◆ **What is required**
Copy out lines with the word "países" from the material that follows.

◆ **Given data**
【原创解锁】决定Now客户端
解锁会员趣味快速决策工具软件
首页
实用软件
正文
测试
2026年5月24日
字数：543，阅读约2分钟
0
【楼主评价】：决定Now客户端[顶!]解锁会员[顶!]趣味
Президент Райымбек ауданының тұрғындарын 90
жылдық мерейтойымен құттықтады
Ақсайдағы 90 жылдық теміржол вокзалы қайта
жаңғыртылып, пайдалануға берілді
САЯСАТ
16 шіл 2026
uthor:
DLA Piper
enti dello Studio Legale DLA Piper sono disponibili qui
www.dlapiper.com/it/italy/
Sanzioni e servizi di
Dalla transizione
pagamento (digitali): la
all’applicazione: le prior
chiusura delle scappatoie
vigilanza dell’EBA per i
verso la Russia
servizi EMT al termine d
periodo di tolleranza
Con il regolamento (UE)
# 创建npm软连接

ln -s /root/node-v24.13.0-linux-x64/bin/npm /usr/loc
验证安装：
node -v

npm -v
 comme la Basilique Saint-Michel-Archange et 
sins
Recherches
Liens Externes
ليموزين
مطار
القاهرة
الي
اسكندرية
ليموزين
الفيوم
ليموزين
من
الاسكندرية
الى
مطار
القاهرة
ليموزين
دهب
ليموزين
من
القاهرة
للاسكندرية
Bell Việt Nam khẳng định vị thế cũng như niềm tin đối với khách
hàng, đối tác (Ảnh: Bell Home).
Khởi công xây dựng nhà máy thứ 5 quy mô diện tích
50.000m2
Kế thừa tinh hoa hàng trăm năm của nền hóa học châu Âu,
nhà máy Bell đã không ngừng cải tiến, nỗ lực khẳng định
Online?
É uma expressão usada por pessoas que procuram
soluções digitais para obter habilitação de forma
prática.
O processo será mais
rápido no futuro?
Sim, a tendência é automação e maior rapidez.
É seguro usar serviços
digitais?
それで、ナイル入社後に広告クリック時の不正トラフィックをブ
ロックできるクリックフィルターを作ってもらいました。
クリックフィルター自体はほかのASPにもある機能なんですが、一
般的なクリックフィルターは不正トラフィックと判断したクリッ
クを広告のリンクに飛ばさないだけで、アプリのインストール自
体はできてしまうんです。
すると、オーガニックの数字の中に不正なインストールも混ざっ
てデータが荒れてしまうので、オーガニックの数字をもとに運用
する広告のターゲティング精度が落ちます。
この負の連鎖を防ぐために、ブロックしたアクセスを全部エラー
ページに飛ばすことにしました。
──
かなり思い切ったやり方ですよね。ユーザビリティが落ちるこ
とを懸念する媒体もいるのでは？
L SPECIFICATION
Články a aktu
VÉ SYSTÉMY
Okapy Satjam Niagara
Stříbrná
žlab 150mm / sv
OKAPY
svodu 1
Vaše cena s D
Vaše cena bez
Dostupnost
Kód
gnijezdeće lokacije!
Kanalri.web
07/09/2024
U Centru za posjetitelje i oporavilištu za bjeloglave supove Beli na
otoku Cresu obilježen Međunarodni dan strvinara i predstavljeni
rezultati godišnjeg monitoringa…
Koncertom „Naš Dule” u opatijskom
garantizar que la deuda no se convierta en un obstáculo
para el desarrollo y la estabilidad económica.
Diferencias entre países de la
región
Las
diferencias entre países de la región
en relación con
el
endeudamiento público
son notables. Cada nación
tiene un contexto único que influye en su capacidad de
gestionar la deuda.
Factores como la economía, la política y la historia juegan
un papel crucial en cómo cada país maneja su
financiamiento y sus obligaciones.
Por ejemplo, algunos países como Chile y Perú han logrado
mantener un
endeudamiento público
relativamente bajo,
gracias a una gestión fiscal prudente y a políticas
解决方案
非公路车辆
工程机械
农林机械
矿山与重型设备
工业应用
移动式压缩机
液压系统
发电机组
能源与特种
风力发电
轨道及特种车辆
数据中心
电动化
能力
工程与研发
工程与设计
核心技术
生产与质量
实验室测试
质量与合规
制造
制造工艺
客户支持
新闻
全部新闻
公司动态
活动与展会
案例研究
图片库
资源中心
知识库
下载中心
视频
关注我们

◆ **Written answer**
Diferencias entre países de la
diferencias entre países de la región
Por ejemplo, algunos países como Chile y Perú han logrado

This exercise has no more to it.